**WRITTEN INSTRUCTION**
Render the material below as a Markdown table with the columns Row and Line. Begin at the line containing "scientific name: Barbatia pistachia", stop after the line containing "family: Cardinalidae", number each line and leave out blank lines.

— Start PROVIDED DATA —

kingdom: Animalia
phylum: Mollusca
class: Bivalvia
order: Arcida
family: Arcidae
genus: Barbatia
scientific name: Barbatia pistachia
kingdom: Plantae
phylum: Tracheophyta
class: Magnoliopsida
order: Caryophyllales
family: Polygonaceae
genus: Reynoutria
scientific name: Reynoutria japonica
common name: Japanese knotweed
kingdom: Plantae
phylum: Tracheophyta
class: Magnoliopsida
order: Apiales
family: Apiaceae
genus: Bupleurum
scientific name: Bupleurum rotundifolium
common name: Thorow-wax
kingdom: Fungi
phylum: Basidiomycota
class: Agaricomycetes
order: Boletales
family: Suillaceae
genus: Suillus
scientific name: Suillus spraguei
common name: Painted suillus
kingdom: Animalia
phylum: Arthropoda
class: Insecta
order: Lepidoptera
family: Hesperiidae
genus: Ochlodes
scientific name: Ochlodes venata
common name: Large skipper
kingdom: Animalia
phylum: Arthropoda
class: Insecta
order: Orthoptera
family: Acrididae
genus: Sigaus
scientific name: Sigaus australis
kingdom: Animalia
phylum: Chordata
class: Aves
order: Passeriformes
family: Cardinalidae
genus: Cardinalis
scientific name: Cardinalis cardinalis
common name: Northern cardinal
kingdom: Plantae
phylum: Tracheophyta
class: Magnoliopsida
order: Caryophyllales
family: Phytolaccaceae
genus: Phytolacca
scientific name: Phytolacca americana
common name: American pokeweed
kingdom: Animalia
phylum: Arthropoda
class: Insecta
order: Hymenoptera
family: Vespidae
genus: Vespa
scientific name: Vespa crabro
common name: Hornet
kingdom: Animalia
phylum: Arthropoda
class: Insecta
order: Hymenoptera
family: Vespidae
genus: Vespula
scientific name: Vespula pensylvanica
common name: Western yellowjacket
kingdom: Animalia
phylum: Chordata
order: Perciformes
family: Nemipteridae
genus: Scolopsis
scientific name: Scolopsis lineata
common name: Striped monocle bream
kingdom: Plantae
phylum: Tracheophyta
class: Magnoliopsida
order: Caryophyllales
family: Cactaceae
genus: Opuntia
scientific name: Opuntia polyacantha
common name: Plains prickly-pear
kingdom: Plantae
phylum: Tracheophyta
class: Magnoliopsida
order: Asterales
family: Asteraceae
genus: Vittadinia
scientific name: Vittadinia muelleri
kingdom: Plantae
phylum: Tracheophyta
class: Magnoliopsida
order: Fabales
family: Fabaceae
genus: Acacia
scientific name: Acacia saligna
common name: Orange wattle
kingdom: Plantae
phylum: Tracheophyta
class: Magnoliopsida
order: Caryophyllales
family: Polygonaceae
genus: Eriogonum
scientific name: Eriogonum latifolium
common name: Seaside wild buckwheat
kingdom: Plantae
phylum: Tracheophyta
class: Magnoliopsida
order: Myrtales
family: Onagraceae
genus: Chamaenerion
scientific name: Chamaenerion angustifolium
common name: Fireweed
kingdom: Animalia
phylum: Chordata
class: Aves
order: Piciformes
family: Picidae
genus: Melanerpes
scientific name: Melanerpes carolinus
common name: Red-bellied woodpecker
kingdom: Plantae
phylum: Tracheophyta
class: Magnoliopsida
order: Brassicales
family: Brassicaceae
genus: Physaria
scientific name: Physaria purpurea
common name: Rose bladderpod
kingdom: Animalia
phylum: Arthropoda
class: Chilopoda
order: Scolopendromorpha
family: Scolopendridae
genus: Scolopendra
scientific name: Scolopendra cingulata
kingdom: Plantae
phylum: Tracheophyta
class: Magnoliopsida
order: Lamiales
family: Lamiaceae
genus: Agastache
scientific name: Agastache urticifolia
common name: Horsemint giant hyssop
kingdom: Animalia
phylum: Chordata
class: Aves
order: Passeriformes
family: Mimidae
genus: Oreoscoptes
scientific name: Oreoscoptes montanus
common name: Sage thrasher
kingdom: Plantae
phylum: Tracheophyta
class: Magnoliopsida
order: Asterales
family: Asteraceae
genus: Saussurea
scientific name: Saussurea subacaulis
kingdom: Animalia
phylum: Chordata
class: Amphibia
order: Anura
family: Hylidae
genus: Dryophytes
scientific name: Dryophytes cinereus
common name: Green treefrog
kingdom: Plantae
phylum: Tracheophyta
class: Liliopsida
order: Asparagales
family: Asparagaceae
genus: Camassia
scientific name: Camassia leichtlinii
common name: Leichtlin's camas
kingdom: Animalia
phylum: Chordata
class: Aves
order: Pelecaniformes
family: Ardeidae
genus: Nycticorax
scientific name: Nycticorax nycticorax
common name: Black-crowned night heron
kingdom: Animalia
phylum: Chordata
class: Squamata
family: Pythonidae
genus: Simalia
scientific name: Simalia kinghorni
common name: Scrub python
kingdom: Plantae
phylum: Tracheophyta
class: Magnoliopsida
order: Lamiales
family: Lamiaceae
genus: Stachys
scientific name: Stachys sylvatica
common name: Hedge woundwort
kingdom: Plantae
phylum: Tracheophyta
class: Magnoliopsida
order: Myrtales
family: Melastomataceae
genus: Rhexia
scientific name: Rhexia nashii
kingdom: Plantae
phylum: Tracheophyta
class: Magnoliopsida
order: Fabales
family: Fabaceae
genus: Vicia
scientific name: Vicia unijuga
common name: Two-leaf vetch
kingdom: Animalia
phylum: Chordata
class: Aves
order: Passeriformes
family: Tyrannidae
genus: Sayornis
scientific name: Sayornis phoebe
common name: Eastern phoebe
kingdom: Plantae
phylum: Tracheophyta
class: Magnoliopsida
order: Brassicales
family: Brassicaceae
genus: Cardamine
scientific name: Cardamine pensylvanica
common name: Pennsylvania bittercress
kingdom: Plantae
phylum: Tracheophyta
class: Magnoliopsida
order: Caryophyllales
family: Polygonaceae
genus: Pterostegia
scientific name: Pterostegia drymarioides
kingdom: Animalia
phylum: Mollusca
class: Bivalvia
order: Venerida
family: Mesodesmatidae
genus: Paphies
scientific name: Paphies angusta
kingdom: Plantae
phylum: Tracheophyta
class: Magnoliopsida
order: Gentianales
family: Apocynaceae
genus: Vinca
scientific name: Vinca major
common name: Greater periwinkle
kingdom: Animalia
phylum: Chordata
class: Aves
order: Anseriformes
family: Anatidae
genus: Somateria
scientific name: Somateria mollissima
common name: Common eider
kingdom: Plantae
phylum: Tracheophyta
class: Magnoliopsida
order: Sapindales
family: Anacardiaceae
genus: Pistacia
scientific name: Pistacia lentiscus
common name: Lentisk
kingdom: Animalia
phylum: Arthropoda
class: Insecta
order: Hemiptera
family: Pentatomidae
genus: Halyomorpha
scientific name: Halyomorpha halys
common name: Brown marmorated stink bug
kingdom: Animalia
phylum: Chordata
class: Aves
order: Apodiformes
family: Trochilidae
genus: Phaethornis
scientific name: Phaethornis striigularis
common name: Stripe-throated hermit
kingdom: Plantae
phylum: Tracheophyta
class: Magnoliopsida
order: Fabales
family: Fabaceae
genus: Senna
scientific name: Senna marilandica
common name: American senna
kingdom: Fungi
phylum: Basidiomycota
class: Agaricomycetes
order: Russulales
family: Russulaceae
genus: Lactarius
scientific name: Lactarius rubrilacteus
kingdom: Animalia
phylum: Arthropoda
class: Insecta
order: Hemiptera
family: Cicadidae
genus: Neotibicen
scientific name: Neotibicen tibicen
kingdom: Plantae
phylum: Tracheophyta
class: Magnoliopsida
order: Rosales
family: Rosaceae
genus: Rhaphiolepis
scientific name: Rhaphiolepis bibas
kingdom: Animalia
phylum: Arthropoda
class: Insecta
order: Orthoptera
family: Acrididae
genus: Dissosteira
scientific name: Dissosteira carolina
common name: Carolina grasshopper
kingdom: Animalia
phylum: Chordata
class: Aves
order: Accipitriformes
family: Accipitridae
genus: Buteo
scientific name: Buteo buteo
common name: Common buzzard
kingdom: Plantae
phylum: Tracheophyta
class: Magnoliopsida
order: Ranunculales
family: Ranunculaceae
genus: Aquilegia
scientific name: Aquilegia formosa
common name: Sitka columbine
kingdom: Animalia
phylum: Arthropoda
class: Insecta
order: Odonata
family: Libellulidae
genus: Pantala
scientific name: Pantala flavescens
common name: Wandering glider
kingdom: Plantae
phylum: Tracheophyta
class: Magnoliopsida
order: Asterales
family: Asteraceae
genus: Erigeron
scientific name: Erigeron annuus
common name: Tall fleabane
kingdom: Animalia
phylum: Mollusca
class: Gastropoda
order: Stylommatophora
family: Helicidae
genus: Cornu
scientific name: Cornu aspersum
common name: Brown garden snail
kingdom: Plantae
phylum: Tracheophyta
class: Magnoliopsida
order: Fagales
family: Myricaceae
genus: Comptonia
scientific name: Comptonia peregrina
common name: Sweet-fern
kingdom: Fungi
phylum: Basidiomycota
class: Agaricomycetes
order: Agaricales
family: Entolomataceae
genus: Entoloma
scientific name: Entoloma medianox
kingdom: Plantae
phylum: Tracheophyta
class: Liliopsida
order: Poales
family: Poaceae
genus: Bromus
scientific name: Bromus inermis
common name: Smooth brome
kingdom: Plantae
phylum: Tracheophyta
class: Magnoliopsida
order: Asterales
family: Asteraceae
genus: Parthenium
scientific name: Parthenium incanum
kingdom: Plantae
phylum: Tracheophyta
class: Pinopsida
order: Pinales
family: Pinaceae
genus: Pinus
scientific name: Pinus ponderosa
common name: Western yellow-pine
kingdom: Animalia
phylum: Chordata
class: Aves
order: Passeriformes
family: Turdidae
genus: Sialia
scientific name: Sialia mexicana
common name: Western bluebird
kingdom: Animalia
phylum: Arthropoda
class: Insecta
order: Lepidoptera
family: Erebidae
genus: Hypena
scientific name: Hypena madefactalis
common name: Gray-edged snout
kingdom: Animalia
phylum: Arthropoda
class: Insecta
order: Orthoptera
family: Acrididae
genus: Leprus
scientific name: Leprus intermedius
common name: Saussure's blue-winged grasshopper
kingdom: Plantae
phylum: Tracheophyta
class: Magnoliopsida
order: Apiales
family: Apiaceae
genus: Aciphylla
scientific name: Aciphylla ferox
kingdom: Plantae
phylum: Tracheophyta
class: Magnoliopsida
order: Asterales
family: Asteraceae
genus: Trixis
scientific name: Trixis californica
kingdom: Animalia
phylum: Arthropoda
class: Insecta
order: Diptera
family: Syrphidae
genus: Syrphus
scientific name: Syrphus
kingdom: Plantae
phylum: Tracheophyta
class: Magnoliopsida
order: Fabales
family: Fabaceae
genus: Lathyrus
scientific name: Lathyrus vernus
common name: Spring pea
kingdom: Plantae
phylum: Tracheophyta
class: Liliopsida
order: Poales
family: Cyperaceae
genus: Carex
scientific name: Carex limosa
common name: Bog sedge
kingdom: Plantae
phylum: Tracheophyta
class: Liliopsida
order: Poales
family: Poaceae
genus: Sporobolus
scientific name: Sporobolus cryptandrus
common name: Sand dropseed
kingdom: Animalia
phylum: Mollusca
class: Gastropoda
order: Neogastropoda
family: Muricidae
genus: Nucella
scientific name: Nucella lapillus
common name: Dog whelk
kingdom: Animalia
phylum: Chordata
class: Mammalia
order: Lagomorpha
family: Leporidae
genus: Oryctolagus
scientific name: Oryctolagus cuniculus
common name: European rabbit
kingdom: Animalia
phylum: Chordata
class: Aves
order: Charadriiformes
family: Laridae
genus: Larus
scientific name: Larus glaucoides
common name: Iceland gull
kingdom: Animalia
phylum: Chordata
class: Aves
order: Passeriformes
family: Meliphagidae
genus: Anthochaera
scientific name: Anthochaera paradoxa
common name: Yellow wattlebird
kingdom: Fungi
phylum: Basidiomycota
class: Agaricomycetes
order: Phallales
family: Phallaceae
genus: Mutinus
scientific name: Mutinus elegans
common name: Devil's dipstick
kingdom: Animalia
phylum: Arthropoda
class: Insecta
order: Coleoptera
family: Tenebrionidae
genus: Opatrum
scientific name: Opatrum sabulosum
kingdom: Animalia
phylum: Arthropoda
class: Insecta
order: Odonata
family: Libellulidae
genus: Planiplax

— End PROVIDED DATA —

**FULL OUTPUT**
| Row | Line |
|---|---|
| 1 | scientific name: Barbatia pistachia |
| 2 | kingdom: Plantae |
| 3 | phylum: Tracheophyta |
| 4 | class: Magnoliopsida |
| 5 | order: Caryophyllales |
| 6 | family: Polygonaceae |
| 7 | genus: Reynoutria |
| 8 | scientific name: Reynoutria japonica |
| 9 | common name: Japanese knotweed |
| 10 | kingdom: Plantae |
| 11 | phylum: Tracheophyta |
| 12 | class: Magnoliopsida |
| 13 | order: Apiales |
| 14 | family: Apiaceae |
| 15 | genus: Bupleurum |
| 16 | scientific name: Bupleurum rotundifolium |
| 17 | common name: Thorow-wax |
| 18 | kingdom: Fungi |
| 19 | phylum: Basidiomycota |
| 20 | class: Agaricomycetes |
| 21 | order: Boletales |
| 22 | family: Suillaceae |
| 23 | genus: Suillus |
| 24 | scientific name: Suillus spraguei |
| 25 | common name: Painted suillus |
| 26 | kingdom: Animalia |
| 27 | phylum: Arthropoda |
| 28 | class: Insecta |
| 29 | order: Lepidoptera |
| 30 | family: Hesperiidae |
| 31 | genus: Ochlodes |
| 32 | scientific name: Ochlodes venata |
| 33 | common name: Large skipper |
| 34 | kingdom: Animalia |
| 35 | phylum: Arthropoda |
| 36 | class: Insecta |
| 37 | order: Orthoptera |
| 38 | family: Acrididae |
| 39 | genus: Sigaus |
| 40 | scientific name: Sigaus australis |
| 41 | kingdom: Animalia |
| 42 | phylum: Chordata |
| 43 | class: Aves |
| 44 | order: Passeriformes |
| 45 | family: Cardinalidae |